# Job
Render as a JSON list of strings, one string per line and omitting blank lines, the text in the data that begins at the line containing "Le cache-sexe du" and ends after the line containing "Mais de plus", both lines included.

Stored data
▼▼▼

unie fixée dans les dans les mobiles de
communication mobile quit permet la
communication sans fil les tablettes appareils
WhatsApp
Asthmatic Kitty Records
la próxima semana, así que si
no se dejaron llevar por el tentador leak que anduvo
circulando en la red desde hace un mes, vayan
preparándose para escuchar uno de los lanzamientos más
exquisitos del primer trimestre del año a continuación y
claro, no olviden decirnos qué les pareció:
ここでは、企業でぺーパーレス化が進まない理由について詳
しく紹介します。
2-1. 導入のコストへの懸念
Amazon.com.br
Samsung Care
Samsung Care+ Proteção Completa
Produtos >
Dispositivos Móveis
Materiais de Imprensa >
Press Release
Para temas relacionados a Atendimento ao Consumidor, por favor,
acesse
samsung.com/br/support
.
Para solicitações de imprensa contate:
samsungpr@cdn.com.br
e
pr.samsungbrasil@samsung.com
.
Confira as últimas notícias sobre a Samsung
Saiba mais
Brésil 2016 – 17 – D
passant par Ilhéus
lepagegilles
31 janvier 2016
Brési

▲▲▲
▼▼▼

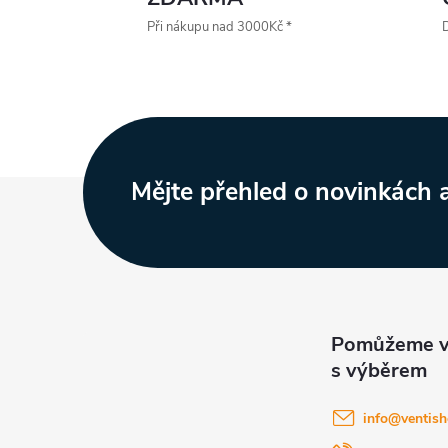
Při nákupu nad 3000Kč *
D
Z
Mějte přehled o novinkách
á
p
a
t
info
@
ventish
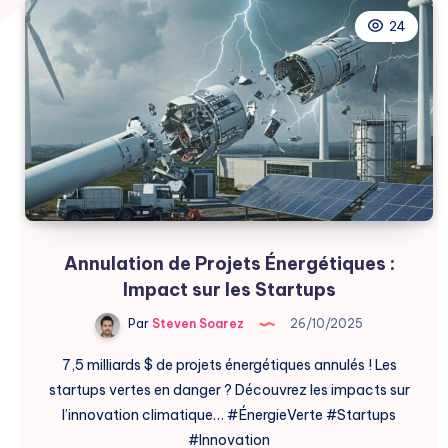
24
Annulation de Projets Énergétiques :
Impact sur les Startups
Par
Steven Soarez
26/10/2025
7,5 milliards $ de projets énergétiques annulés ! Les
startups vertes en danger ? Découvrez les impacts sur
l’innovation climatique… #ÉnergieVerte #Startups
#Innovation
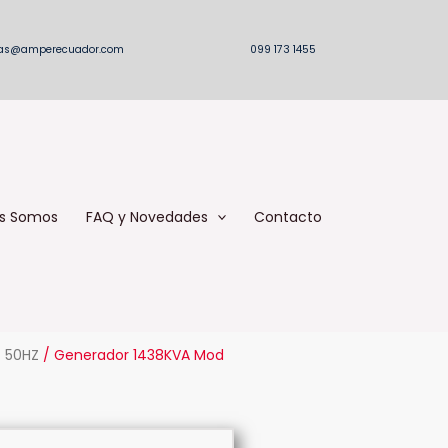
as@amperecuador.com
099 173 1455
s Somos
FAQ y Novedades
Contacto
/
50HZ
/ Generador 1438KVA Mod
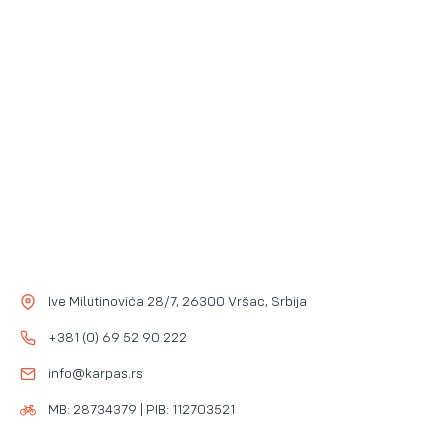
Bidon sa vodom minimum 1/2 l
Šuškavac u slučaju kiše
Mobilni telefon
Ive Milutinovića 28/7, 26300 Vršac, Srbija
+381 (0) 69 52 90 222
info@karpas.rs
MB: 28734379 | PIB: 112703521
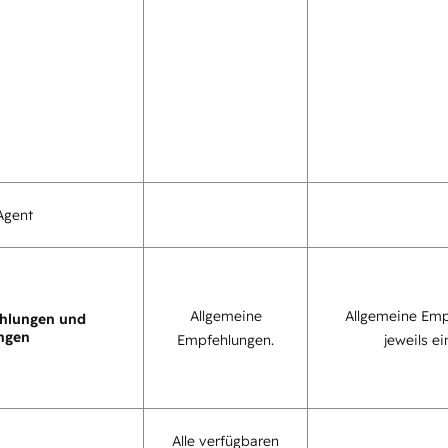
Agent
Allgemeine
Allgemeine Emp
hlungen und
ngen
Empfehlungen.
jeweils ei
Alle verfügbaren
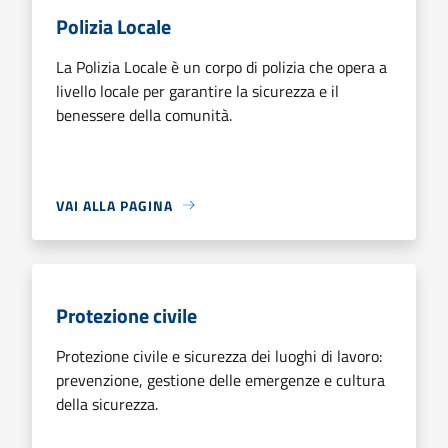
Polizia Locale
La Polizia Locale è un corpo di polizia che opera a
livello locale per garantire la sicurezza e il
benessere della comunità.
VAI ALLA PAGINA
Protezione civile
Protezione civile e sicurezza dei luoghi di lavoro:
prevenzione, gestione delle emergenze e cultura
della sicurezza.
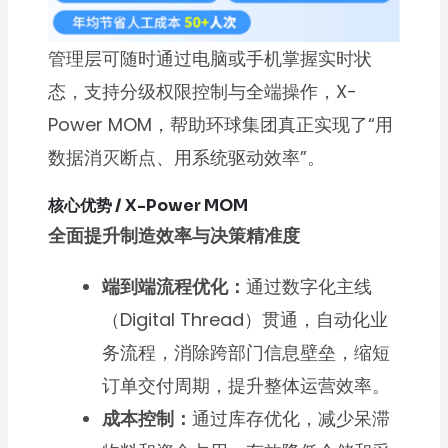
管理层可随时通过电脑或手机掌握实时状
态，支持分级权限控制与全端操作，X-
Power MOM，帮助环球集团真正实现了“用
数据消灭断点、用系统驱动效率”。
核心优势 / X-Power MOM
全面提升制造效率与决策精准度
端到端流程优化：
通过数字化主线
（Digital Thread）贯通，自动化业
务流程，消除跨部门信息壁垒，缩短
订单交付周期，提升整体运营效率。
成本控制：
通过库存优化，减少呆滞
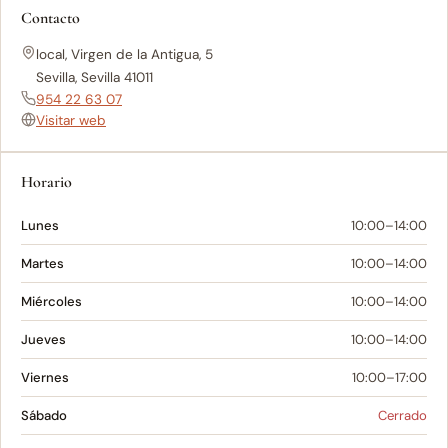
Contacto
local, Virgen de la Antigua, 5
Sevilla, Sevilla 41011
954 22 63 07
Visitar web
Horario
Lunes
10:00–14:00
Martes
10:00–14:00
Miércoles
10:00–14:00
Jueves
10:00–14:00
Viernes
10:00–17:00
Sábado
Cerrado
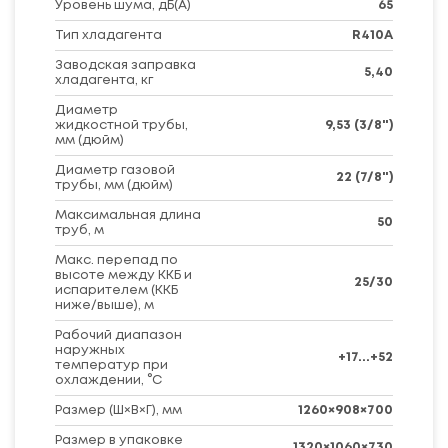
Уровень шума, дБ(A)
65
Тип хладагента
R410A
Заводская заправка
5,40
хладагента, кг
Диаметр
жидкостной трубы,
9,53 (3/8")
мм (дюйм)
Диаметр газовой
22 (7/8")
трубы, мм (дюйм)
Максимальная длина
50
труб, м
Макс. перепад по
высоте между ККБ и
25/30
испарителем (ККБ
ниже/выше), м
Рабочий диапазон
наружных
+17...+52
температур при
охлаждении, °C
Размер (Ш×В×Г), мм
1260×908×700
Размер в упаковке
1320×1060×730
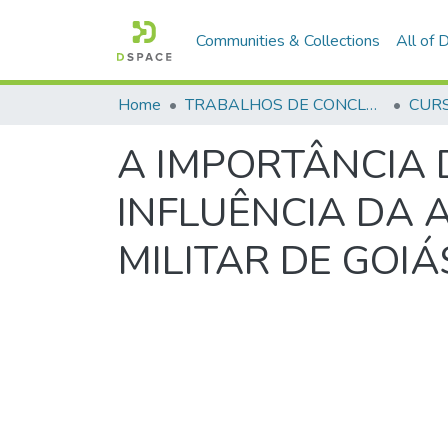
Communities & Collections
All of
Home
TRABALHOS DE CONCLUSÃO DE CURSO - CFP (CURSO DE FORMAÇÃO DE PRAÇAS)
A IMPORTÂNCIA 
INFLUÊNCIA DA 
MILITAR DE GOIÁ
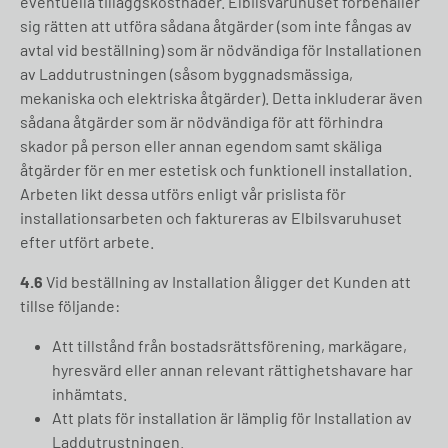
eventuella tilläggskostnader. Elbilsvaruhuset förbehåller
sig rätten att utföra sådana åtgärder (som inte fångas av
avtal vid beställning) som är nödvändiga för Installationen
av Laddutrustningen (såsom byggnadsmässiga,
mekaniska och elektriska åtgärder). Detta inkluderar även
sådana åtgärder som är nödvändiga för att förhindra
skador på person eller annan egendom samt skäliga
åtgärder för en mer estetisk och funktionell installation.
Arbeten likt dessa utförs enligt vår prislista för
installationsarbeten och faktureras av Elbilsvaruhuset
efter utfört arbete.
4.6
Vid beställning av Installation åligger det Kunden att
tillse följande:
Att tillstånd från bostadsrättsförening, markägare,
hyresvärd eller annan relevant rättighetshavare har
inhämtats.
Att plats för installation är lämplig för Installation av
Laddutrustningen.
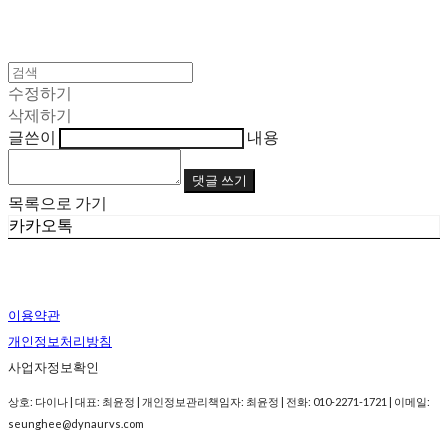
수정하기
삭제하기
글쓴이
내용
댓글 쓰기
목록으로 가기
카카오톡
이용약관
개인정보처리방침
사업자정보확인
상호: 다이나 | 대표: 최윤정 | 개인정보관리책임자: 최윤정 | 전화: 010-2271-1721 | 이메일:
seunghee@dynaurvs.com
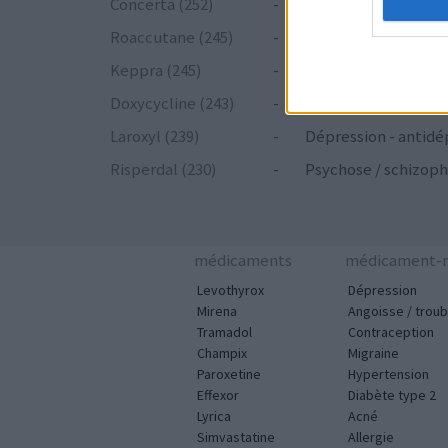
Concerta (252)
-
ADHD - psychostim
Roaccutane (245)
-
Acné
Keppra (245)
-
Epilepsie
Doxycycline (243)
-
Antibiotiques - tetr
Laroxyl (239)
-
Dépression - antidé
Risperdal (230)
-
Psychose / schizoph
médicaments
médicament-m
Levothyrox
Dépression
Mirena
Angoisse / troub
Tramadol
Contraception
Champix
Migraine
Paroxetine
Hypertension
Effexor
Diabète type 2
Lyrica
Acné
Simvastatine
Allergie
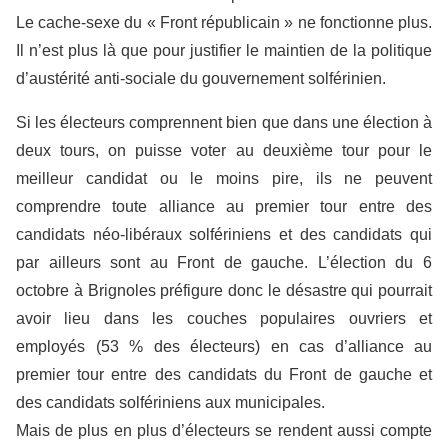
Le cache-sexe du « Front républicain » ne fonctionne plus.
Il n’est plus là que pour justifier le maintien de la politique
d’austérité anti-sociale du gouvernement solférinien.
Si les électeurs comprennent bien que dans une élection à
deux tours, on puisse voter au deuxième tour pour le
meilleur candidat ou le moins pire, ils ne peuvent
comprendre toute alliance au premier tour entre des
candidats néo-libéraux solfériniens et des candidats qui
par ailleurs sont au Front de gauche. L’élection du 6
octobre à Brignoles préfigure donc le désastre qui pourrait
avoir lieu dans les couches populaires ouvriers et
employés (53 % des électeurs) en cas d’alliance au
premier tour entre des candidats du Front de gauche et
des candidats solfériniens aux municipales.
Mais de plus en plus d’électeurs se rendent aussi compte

▲▲▲

# Worked solution
[
  "Le cache-sexe du « Front républicain » ne fonctionne plus.",
  "Il n’est plus là que pour justifier le maintien de la politique",
  "d’austérité anti-sociale du gouvernement solférinien.",
  "Si les électeurs comprennent bien que dans une élection à",
  "deux tours, on puisse voter au deuxième tour pour le",
  "meilleur candidat ou le moins pire, ils ne peuvent",
  "comprendre toute alliance au premier tour entre des",
  "candidats néo-libéraux solfériniens et des candidats qui",
  "par ailleurs sont au Front de gauche. L’élection du 6",
  "octobre à Brignoles préfigure donc le désastre qui pourrait",
  "avoir lieu dans les couches populaires ouvriers et",
  "employés (53 % des électeurs) en cas d’alliance au",
  "premier tour entre des candidats du Front de gauche et",
  "des candidats solfériniens aux municipales.",
  "Mais de plus en plus d’électeurs se rendent aussi compte"
]